*Records:*
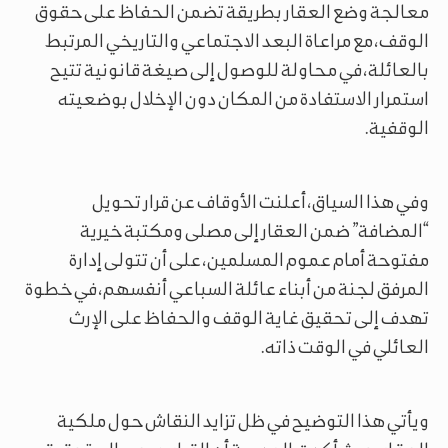
معالجة وضع العقار بطريقة تضمن الحفاظ على حقوق
الوقف، مع مراعاة البعد الاجتماعي والتاريخي المرتبط
بالعائلة، في محاولة للوصول إلى صيغة قانونية تتيح
استمرار الاستفادة من المكان دون الإخلال بوضعيته
الوقفية.
وفي هذا السياق، أعلنت الأوقاف عن قرار تحويل
“المضافة” ضمن العقار إلى مصلى ومكتبة خيرية
مفتوحة أمام عموم المسلمين، على أن تتولى إدارة
المرفق لجنة من أبناء عائلة السباعي أنفسهم، في خطوة
تهدف إلى تحقيق غاية الوقف والحفاظ على الإرث
العائلي في الوقت ذاته.
ويأتي هذا التوضيح في ظل تزايد النقاش حول ملكية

*Task item:* Recast the text lines of the records above as a Markdown table with the columns Row and Line, numbering the rows in order. Leave out blank lines and the pictures.

*Response below:*
| Row | Line |
|---|---|
| 1 | معالجة وضع العقار بطريقة تضمن الحفاظ على حقوق |
| 2 | الوقف، مع مراعاة البعد الاجتماعي والتاريخي المرتبط |
| 3 | بالعائلة، في محاولة للوصول إلى صيغة قانونية تتيح |
| 4 | استمرار الاستفادة من المكان دون الإخلال بوضعيته |
| 5 | الوقفية. |
| 6 | وفي هذا السياق، أعلنت الأوقاف عن قرار تحويل |
| 7 | “المضافة” ضمن العقار إلى مصلى ومكتبة خيرية |
| 8 | مفتوحة أمام عموم المسلمين، على أن تتولى إدارة |
| 9 | المرفق لجنة من أبناء عائلة السباعي أنفسهم، في خطوة |
| 10 | تهدف إلى تحقيق غاية الوقف والحفاظ على الإرث |
| 11 | العائلي في الوقت ذاته. |
| 12 | ويأتي هذا التوضيح في ظل تزايد النقاش حول ملكية |